The web community often asks for SEO best practices for their web sites. Today, we will share a two simple SEO steps helping Search Engines to index subscription-based and paywall content to get more visitors from search engines without compromising the publisher’s economic model.

Step #1: Enabling crawling of subscription-based or paywall content

The first step is to allow search engines, like Bing, to see the full content that normally resides behind a paywall or a subscription. By accessing the full content, search engines will be able to index more text which will help match more customer queries.

It’s important to understand that search engines offer publishers ways to discern whether the crawler claiming to be the search engine crawler is in fact the real crawler. Bing crawler bingbot, for example, only operates from within a limited set of IP ranges. As a result, you can identify Bingbot by referencing the IP address against the public list of Bingbot IP addresses. We recommend you regularly review this list daily as the range can change at times.

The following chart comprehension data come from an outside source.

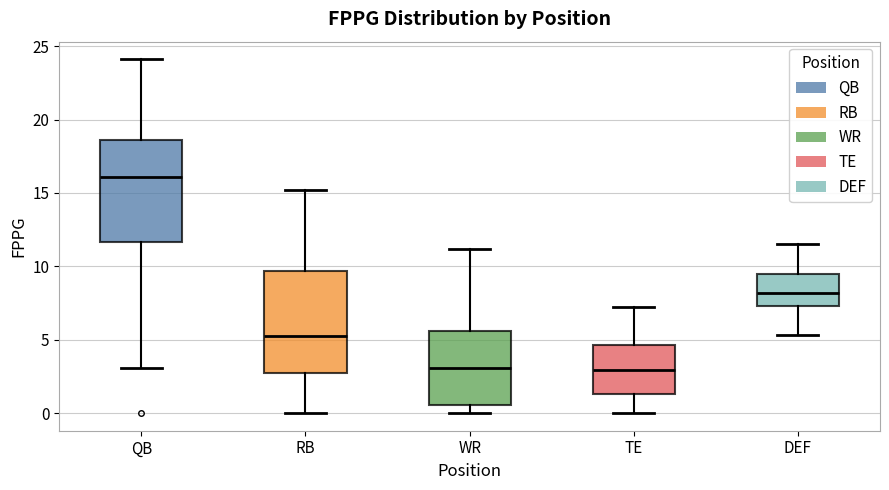

Reading left to right, read every box against the y-axis: the position of its median line, the range the box covers, and the ends of its whiskers. The values are not printed on the chart, so give them approximately, as read against the axis.

QB: median 16.0, box 11.5 to 18.5, whiskers 3.0 to 24.0
RB: median 5.5, box 2.5 to 9.5, whiskers 0.0 to 15.0
WR: median 3.0, box 0.5 to 5.5, whiskers 0.0 to 11.0
TE: median 3.0, box 1.5 to 4.5, whiskers 0.0 to 7.0
DEF: median 8.0, box 7.5 to 9.5, whiskers 5.5 to 11.5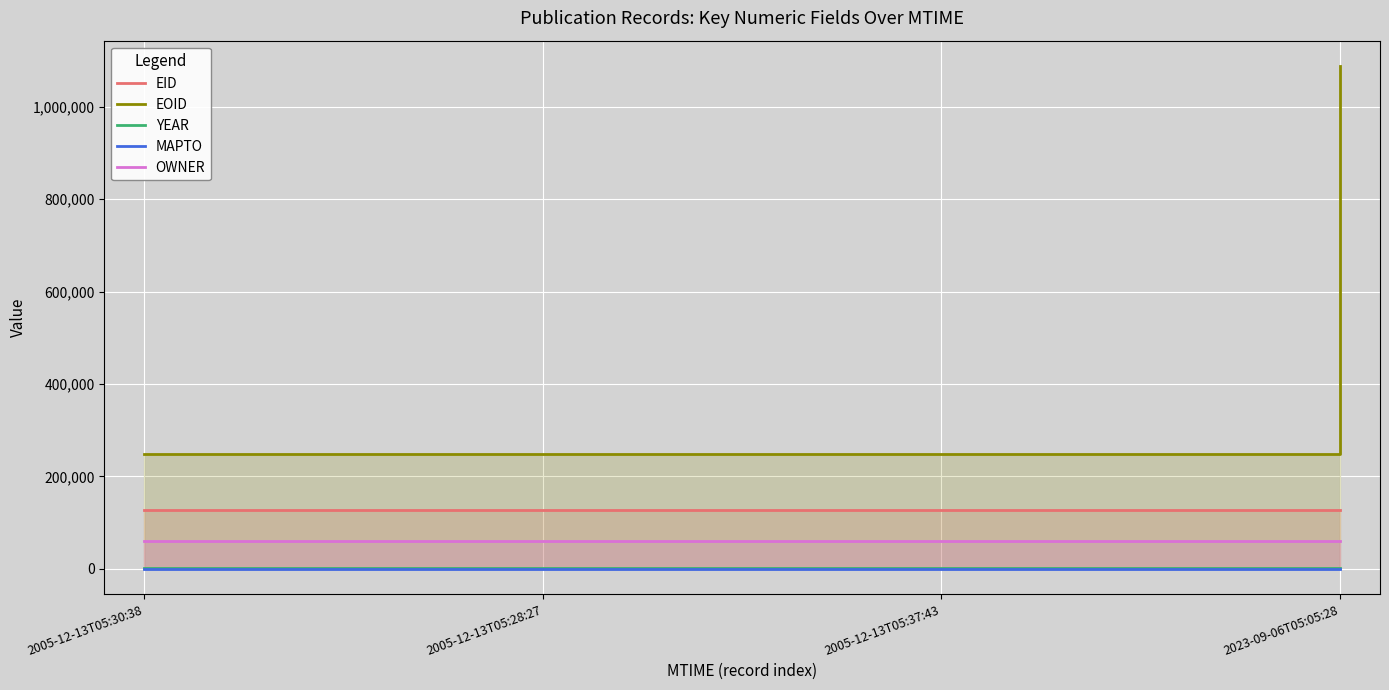

What is the label of the 1st point from the right?

2023-09-06T05:05:28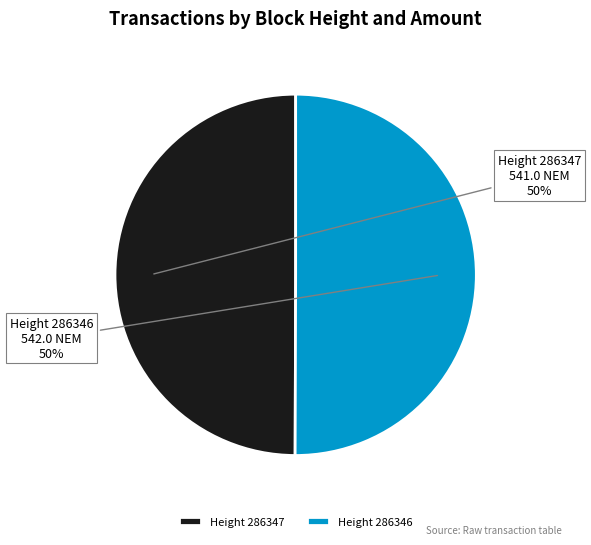

What percentage is the Height 286347 slice, to the nearest percent?

50%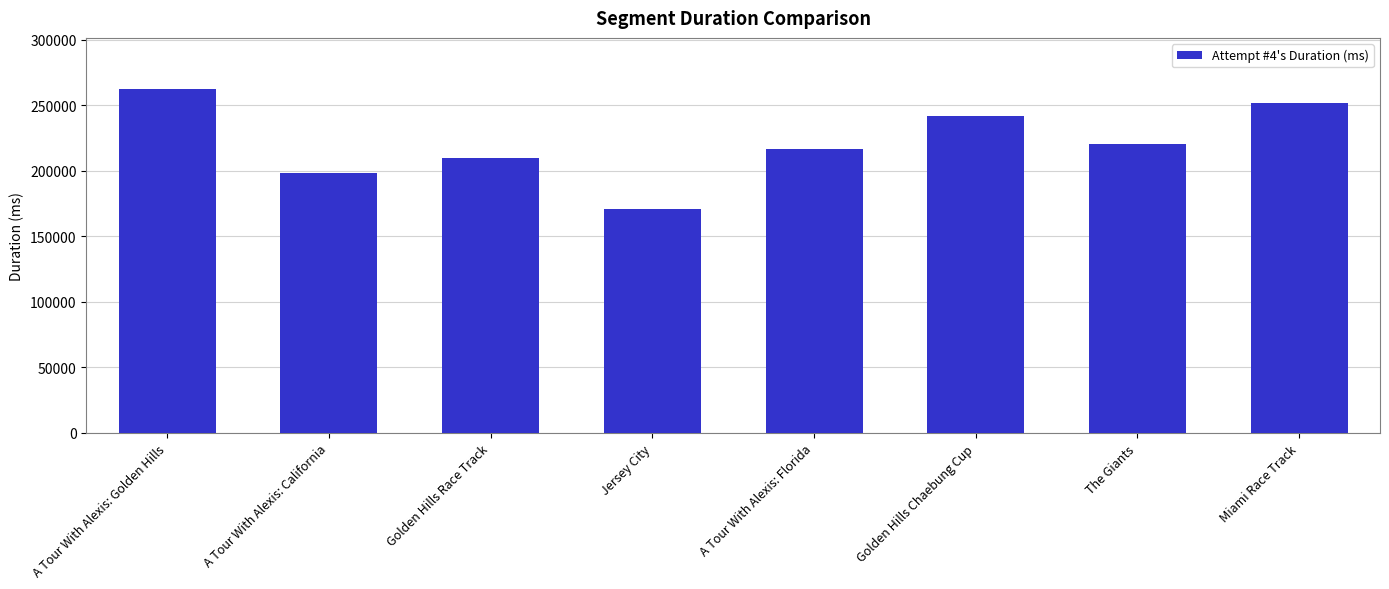

How many bars are there in total?

8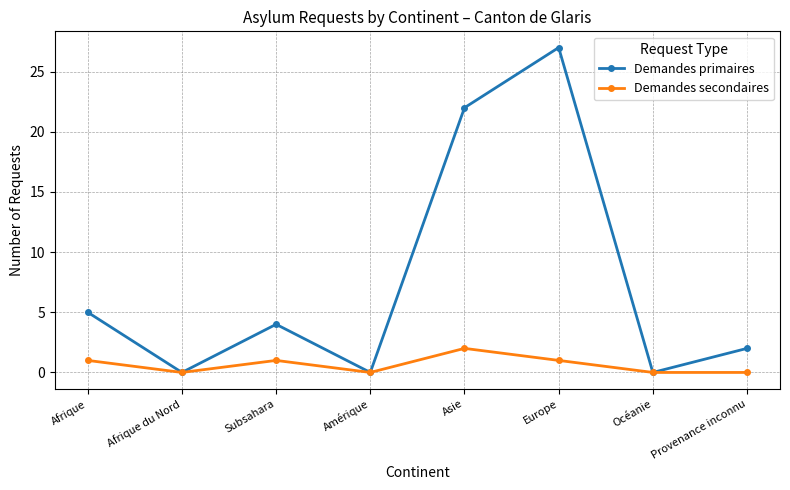

True or false: Demandes primaires has a value of 4 at Subsahara.

True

Step #2: Avoid leaking subscription-based or paywall content in search results cache pages

To prevent search engines from exposing publisher subscription-based or paywall content in search engines cache pages, publishers can control whether search engines show a cached page of a document by using a special robots meta tag in the <head> section of the web page or, alternatively, by using a customer HTTP response header returned to the search engines crawler for each URL.

Method 1: Using the Robots Meta Tag

Use the following robots meta tag in the <head> section of each page of subscription-based content that should not be cached:

<meta name="robots" content="noarchive">

or the equivalent

<meta name="robots" content="nocache">

Method 2: Using X-Robots-Tag

The custom response HTTP response header that achieves the same as the robots meta tag looks as follows: 

X-Robots-Tag: noarchive

or its equivalent

X-Robots-Tag: nocache

Setting the HTTP response header is the only solution to avoid caching for non-standard web pages, such as PDF, Microsoft Office documents.

Following these SEO best practices puts publishers in control, enabling them to easily choose when to provide Search Engines access to subscription-based and paywall content.

Fabrice Canel
Principal Program Manager
Microsoft Bing